MapReduce was the original use case on which Hadoop was founded. In order to graph the World Wide Web and how it changes over time, MapReduce was developed to process this graph with billions of nodes and trillions of edges. Moving this technology to YARN made it a complex application to build due to requirements for data-locality, fault tolerance, and application priorities.
In order to provide data locality, the MapReduce Application Master is required to locate blocks for processing, and then request Containers on these blocks. To implement fault-tolerance, the ability to handle failed map or reduce tasks and request them again on other nodes was needed. Fault-tolerance moved hand-in-hand with the complex intra-application priorities.

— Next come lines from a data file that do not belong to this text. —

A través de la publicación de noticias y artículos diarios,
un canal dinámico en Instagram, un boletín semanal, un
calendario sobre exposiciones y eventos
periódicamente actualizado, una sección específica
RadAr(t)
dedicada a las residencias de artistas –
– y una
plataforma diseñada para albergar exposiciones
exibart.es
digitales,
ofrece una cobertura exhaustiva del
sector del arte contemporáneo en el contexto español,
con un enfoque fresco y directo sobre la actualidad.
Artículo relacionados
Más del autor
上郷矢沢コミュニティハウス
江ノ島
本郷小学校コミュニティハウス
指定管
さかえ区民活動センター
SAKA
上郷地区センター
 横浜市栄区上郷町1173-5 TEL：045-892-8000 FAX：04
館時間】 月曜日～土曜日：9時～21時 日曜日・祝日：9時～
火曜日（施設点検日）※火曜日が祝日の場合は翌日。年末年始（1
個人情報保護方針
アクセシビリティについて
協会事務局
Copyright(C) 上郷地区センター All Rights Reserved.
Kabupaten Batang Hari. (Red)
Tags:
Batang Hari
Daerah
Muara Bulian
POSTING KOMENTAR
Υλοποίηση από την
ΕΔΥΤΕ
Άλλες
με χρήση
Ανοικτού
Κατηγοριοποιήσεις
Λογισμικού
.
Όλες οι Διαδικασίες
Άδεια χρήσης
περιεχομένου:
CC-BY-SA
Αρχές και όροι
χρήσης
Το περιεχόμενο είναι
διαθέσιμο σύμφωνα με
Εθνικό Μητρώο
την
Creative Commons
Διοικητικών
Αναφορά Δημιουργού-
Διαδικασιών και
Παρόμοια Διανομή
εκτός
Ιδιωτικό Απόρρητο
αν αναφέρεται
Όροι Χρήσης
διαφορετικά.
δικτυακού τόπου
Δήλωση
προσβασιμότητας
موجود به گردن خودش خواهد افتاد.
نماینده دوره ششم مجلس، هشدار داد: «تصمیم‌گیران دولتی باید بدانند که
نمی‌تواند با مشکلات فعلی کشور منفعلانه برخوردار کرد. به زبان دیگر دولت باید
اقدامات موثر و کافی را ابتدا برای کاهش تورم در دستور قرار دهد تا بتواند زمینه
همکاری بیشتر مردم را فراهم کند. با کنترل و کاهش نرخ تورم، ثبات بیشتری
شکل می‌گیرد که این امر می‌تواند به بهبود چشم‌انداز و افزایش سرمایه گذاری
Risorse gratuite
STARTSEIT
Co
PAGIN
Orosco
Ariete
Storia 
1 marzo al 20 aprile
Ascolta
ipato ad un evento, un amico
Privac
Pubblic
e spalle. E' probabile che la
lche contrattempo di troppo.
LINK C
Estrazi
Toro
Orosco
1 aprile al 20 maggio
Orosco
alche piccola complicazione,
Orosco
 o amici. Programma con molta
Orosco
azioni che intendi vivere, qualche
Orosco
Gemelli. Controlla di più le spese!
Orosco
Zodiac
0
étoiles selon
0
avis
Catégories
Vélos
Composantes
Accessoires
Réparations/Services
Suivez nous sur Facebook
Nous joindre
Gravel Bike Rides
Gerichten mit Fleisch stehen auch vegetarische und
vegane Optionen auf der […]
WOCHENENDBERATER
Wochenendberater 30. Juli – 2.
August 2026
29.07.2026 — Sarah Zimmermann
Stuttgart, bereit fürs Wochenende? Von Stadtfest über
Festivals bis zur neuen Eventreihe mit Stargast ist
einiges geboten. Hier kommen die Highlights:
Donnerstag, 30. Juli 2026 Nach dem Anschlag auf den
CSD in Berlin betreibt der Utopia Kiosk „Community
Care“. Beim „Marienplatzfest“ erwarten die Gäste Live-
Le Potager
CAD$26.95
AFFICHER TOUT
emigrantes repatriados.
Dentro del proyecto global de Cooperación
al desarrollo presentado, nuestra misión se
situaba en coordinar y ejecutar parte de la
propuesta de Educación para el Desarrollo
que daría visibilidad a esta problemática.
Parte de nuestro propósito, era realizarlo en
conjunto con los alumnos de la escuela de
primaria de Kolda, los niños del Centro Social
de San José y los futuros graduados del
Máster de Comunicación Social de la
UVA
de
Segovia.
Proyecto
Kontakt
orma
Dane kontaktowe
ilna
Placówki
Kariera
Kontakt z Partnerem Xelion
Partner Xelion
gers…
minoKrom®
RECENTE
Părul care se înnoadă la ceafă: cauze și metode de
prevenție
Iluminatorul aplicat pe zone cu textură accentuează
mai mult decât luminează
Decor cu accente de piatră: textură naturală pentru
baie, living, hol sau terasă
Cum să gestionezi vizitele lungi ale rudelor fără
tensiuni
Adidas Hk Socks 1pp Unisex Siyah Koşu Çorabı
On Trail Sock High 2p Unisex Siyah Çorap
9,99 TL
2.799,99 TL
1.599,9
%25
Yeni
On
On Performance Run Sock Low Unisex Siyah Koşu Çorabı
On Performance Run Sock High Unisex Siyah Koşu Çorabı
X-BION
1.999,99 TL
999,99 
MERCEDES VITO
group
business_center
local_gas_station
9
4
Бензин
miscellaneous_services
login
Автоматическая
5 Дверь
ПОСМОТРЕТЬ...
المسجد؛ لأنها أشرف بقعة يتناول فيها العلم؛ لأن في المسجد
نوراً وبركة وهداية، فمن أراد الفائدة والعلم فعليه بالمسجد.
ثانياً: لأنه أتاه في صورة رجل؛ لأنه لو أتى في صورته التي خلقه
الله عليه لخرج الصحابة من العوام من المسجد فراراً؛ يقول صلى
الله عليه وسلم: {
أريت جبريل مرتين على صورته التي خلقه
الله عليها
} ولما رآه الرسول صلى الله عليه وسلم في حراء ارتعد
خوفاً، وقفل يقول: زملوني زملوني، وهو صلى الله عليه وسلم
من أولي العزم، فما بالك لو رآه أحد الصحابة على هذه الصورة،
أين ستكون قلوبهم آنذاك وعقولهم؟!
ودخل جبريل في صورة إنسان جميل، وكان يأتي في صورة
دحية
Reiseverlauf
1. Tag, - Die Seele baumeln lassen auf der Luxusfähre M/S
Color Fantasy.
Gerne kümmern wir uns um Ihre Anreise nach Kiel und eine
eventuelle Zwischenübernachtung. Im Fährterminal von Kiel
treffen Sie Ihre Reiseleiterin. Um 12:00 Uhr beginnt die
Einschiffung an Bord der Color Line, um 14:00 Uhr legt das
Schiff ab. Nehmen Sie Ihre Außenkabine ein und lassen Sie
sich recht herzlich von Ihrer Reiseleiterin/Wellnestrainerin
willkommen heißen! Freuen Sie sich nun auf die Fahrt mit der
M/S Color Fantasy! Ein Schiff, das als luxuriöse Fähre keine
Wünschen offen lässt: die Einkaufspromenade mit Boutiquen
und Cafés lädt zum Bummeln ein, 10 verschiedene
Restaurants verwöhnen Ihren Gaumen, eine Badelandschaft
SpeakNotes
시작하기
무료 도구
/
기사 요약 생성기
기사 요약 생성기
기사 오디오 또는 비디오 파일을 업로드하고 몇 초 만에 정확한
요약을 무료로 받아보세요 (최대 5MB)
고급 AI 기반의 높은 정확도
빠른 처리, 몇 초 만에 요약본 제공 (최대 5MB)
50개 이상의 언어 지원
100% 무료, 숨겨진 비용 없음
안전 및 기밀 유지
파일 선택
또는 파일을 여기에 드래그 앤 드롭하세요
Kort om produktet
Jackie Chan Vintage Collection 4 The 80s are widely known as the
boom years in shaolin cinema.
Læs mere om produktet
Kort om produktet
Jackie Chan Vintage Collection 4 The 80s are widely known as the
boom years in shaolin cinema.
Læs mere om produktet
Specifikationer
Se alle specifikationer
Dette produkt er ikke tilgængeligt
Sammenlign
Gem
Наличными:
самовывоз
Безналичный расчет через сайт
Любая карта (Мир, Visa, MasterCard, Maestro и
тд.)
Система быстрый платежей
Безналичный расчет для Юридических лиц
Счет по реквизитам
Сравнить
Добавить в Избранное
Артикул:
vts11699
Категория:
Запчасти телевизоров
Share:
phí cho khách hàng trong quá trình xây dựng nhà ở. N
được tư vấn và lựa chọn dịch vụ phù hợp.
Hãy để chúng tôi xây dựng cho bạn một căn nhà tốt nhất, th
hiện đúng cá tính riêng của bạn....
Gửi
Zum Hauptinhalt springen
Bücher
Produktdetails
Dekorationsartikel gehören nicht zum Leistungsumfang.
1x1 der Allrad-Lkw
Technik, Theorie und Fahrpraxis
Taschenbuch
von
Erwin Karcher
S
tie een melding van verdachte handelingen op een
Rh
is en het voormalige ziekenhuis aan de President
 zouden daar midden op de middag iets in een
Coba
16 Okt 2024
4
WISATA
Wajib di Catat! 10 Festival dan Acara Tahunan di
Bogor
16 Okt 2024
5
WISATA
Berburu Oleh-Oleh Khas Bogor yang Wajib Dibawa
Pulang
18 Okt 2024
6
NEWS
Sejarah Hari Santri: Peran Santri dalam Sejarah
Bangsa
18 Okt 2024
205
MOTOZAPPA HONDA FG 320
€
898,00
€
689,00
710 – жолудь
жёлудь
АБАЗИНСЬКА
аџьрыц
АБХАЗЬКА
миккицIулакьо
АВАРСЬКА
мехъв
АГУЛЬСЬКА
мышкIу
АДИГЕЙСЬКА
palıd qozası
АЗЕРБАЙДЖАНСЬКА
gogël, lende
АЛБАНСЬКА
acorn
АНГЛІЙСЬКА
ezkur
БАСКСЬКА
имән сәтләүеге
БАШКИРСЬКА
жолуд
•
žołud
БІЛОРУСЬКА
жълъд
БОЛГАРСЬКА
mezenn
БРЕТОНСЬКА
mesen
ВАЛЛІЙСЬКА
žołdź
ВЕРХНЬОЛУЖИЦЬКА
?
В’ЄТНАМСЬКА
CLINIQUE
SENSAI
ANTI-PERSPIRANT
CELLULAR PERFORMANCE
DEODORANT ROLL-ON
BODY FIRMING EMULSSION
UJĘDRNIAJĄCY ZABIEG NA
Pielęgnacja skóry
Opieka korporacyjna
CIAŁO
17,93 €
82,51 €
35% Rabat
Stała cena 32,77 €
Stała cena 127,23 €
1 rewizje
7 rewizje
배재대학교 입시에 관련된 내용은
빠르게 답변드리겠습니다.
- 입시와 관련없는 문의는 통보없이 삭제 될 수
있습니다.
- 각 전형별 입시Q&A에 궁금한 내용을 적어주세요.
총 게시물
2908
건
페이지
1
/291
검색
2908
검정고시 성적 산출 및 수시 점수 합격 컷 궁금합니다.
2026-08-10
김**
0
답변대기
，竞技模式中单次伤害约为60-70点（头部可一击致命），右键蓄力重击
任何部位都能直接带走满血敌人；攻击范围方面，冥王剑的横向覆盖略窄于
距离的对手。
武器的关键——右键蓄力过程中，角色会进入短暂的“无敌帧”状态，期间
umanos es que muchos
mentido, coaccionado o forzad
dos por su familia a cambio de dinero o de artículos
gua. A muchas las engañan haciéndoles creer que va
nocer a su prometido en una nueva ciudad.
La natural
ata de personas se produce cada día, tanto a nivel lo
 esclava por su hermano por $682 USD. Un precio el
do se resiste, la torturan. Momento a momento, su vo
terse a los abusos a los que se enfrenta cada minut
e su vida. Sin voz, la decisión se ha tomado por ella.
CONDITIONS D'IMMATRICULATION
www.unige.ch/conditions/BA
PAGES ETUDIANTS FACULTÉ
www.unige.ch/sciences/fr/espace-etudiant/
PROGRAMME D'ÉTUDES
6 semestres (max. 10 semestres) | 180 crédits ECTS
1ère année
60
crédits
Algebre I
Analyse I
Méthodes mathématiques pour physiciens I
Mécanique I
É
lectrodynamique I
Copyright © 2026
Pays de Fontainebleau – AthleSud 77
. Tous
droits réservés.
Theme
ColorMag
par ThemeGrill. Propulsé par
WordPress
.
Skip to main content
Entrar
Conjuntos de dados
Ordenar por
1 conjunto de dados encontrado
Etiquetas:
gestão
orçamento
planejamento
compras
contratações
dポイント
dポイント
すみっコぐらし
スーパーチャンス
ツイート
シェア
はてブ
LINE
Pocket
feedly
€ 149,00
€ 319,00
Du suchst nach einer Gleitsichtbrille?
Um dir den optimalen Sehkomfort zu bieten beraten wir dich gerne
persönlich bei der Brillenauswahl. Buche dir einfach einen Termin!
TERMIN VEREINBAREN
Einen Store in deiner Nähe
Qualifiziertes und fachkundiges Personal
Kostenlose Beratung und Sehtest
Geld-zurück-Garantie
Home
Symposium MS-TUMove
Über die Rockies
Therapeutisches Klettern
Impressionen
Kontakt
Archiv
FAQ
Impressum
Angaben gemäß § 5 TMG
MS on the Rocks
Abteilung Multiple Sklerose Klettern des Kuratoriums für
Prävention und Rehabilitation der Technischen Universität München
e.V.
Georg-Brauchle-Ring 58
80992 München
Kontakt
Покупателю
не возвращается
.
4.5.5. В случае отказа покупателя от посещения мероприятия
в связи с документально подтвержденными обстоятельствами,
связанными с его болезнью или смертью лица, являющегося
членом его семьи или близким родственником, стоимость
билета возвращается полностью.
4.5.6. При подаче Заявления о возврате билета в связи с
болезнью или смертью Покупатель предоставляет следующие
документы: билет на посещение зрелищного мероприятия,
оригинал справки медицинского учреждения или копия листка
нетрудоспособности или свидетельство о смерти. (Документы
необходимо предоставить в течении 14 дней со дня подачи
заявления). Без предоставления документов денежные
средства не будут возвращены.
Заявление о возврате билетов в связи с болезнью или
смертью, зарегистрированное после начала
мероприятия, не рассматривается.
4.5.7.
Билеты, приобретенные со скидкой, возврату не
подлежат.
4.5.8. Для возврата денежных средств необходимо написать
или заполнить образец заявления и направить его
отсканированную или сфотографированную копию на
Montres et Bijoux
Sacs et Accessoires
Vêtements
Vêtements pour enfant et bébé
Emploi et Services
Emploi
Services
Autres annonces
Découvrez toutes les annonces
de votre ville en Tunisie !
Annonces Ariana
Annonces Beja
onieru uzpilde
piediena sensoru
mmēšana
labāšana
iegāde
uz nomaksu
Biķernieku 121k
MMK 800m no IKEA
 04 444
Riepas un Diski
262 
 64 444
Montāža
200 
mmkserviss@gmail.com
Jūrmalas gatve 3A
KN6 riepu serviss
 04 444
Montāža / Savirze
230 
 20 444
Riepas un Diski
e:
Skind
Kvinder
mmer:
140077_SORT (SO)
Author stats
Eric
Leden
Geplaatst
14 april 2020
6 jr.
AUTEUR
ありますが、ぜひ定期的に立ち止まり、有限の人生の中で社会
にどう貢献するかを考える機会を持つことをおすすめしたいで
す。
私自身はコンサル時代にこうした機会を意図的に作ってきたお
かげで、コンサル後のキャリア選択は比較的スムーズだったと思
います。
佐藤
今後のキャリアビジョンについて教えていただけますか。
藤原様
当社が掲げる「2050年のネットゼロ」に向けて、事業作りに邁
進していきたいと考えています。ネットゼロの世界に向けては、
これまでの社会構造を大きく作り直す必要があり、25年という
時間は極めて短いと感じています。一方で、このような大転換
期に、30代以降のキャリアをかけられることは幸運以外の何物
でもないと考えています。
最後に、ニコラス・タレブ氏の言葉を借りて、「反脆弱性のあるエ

The logic to handle complex intra-application priorities for map and reduce tasks had to be built as part of the Application Master. There was no need to start idle reducers before mappers finished processing enough data. Reducers were now under control of the Application Master and were not fixed as in Hadoop Version 1. One rather unique failure mode occurs when a node fails after all the maps have finished. When this happens, the map task must be repeated because the results are unavailable. In many cases all available Containers are being used by the reducer tasks, preventing the spawning of another mapper task to process the missing data. Logically this would create a deadlock with reducers waiting for missing mapper data. The MapReduce Application Master has been designed to detect this situation and, while not ideal, will kill enough reducers to free enough resources for mappers to finish processing the missing data. The killed reducers will start again, allowing the job to complete.